Imemc. Il quotidiano israeliano Haaretz riporta: “Il governo israeliano ha confiscato terre di proprietà privata palestinese nella Valle del Giordano per cederle all'insediamento Kibbutz Merav, abitato da coloni ebrei”.

Il governo di Israele ha mutato il tracciato del Muro d'Apartheid nell'area in questione proprio al fine di appropriarsi, quindi annettere, circa 1.500 ettari di terre private palestinesi.
Queste sono state già dichiarate terre di Israele.

Non si tratta di un metodo nuovo, dal momento che gran parte delle colonie e degli insediamenti sono costruiti su terra palestinese. Tuttavia, questo caso è differente in quanto la proprietà è stata trasferita dai palestinesi in Cisgiordania alla comunità ebraiche che sono parte integrante di Israele.

Secondo il documento pubblicato da Haaretz, il Magg. Guy Inbar, portavoce del coordinatore governativo per le attività nei Territori occupati, sostiene che “le terre espropriate ai palestinesi in Cisgiordania, sono state coltivate per decenni dai coloni ebrei di Merav”.

Il portavoce della sezione per le colonie ebraiche presso l'Organizzaizone mondiale sionista, Ofer Amar, ha affermato che “la sezione non ha autorità sulla terra, classificata come 'agricola' e che pertanto, essa ricade sotto il controllo del consiglio regionale di Emek.

Dal Movimento Peace Now, il direttore, Dror Etkes, ha osservato: “L'ordine di annessione deruba terra per trasferirla agli illegali avamposti coloniali di Amona, Givat Asaf e Migron”.

Etkes aggiunge che i funzionari di estrema destra, il deputato Ofir Akunis e altri, abbiano adottato la censura su queste mosse, per mettere a tacere i gruppi della sinistra, e ammette che essi controllano pure i media nel paese.

Haaretz cita le prove di un residente palestinese di Bardalah. Ashraf Madrasa è in possesso di documentazioni e mappe rilasciate nel 1961 nelle quali si attesta la sua proprietà su 36 ettari di terreno. All'inizio, la confisca era stata motivata con la sua conversione in “zona militare chiusa”.

A questo si aggiunge la “Legge sulle proprietà degli Assenti”, in base alla quale, la terra che appartiene ai palestinesi divenuti profughi con l'occupazione israeliana della Palestina, diventano, e vengono proclamate “terre demaniali”.
La legge internazionale dispone che Israele, custode delle “proprietà degli assenti” nei Territori occupati, non può usare queste terre per attività coloniali.
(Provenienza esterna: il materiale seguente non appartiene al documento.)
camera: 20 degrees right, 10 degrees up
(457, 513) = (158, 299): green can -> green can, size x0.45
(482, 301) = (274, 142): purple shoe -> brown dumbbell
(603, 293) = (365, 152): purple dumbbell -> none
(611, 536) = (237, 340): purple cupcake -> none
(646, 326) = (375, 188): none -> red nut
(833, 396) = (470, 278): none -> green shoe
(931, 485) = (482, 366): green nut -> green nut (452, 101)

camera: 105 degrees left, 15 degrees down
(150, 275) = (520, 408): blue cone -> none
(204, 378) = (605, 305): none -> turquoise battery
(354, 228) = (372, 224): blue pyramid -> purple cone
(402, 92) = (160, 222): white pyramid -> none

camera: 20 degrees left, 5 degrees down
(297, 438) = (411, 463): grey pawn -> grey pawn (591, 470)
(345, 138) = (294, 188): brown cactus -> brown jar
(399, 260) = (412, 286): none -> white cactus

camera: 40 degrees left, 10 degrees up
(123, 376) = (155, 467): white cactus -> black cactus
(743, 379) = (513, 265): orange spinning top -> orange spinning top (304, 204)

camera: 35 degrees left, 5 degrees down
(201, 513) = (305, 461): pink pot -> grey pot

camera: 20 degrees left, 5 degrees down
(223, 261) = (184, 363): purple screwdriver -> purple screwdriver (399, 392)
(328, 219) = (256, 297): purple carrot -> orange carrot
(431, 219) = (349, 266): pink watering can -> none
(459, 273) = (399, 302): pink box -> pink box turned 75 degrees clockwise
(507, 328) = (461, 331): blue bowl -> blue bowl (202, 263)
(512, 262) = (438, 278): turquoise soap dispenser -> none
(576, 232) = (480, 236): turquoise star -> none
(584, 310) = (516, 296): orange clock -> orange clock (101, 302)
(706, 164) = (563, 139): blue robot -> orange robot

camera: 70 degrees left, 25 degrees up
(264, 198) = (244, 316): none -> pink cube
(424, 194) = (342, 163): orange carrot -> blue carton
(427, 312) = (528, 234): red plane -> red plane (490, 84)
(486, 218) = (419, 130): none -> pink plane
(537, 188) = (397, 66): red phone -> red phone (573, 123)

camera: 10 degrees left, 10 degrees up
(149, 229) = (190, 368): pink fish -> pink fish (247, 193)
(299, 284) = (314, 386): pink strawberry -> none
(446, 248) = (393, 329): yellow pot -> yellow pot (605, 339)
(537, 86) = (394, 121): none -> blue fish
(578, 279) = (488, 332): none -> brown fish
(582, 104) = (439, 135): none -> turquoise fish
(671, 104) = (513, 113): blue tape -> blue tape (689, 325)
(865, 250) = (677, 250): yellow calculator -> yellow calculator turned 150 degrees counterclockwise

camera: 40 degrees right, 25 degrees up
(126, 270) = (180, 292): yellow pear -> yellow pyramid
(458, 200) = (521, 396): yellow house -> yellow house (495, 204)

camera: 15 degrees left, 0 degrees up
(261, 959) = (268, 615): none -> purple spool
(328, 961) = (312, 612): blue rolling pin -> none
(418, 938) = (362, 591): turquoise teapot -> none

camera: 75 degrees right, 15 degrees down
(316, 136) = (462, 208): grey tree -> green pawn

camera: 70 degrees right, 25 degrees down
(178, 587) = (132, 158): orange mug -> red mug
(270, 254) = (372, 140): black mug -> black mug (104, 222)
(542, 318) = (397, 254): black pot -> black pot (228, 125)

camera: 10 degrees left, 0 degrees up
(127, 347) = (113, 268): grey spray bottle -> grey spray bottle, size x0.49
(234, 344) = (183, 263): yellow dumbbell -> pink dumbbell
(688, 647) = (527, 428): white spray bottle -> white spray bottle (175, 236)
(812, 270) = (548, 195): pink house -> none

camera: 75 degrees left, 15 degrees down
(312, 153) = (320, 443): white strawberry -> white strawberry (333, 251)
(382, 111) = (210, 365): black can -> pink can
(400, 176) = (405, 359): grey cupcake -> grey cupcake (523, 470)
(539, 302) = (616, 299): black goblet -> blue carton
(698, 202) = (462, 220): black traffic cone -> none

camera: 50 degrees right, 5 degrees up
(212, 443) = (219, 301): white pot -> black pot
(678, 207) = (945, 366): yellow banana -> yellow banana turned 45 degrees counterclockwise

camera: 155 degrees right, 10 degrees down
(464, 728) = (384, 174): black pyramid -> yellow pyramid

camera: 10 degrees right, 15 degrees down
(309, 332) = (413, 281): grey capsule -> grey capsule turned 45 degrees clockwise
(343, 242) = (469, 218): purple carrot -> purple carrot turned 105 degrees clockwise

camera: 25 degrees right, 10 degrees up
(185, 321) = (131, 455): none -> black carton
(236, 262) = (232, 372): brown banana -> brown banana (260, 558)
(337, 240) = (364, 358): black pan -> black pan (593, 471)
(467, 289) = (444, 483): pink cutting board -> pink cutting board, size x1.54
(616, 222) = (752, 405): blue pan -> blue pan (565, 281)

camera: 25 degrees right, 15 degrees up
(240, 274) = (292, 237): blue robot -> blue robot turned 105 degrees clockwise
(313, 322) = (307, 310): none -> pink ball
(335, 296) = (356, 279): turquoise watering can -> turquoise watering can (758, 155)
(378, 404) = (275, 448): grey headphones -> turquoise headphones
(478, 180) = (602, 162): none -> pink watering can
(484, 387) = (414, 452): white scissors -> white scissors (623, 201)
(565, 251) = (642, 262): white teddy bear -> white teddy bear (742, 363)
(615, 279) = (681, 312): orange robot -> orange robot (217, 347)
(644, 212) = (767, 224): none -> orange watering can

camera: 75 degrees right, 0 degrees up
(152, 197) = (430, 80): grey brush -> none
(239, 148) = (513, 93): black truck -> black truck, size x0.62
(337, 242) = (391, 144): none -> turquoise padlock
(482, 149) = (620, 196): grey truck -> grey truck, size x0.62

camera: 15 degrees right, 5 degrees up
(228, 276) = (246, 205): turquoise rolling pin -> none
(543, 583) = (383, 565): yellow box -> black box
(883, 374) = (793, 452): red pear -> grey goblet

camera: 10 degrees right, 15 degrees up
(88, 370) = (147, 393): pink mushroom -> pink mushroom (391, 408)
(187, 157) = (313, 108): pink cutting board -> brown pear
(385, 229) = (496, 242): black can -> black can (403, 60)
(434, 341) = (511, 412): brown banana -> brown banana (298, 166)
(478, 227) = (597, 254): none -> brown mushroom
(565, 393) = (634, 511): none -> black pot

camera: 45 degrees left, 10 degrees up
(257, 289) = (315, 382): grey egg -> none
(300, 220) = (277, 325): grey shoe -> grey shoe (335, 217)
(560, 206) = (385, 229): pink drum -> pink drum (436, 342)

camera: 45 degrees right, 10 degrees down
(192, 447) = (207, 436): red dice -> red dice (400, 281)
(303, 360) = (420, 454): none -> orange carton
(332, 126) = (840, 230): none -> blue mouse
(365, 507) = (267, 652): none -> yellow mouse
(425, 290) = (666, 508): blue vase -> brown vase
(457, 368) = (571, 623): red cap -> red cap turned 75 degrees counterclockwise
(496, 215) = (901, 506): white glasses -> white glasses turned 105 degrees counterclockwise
Nel 2004, il Controllore di Stato in Israele scriveva in un documento che “migliaia di ettari di terra palestinesi sarebbero passati alle colonie israeliane nella Valle del Giordano negli anni '60 e '70”.

Le colonie israeliane nei Territori palestinesi occupati sono illegali secondo la legislazione internazionale e sono una violazione alla IV Convenzione di Ginevra.